The parish of Christ Episcopal Church in Red Wing, Minnesota, United States, was founded in 1858. It is a congregation of the Episcopal Diocese of Minnesota. The church's priest in charge is the Rev. Aaron Twait.

The church reported 298 members in 2015 and 192 members in 2023; no membership statistics were reported in 2024 parochial reports. Plate and pledge income reported for the congregation in 2024 was $205,422 with average Sunday attendance (ASA) of 56 persons.
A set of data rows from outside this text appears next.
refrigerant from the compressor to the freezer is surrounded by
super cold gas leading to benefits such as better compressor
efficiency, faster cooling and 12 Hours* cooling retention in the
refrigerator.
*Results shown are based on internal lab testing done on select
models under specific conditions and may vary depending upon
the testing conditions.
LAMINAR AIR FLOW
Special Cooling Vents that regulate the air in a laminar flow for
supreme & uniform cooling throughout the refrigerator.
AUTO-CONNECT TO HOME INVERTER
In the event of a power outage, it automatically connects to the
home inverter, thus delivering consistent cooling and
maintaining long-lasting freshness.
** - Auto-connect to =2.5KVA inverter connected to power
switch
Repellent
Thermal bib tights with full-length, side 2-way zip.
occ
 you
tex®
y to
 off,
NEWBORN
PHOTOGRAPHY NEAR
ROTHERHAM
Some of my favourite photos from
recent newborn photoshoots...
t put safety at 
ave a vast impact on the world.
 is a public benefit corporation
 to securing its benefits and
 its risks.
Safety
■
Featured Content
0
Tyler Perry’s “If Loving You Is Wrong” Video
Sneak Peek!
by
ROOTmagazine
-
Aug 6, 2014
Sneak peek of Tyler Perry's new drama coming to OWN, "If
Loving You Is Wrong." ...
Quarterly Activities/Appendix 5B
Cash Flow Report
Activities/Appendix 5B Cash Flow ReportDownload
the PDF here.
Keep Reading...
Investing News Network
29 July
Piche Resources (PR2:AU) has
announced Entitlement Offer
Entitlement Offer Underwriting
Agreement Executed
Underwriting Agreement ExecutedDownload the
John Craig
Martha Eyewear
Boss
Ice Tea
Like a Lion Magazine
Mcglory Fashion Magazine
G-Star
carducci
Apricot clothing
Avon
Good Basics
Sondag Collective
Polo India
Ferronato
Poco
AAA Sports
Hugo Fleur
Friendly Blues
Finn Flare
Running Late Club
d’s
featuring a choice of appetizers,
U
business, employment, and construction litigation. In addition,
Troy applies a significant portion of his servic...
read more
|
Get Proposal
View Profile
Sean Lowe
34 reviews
This was a relative decrease from ASA of 102 reported in 2017.

==History and building==
A wooden building was erected that served the early parish well, but by 1868 it was felt that the growth of the parish made the building of a larger church a necessity.

In the autumn of that year work began on the new building, constructed in Gothic Revival style following plans furnished by New York architect Henry C. Dudley.
- D.C. Hill was contracted to do the basic carpentry work; George H. Davis provided the finished carpentry (seats, columns, tracery, wainscoting; all of butternut finished in oil).
- G.A. Carlson carried out the stonework with magnesian limestone from his quarries.
- The windows were furnished by a "Mr. Sharpe from New York."

The cornerstone was laid June 24, 1869 and the new church was consecrated by Bishop Henry Benjamin Whipple on December 19, 1871. (Due to concerns about the foundations, the steeple was not added until 1897.)

The church is a contributing property to the Red Wing Mall Historic District, which is listed on the National Register of Historic Places.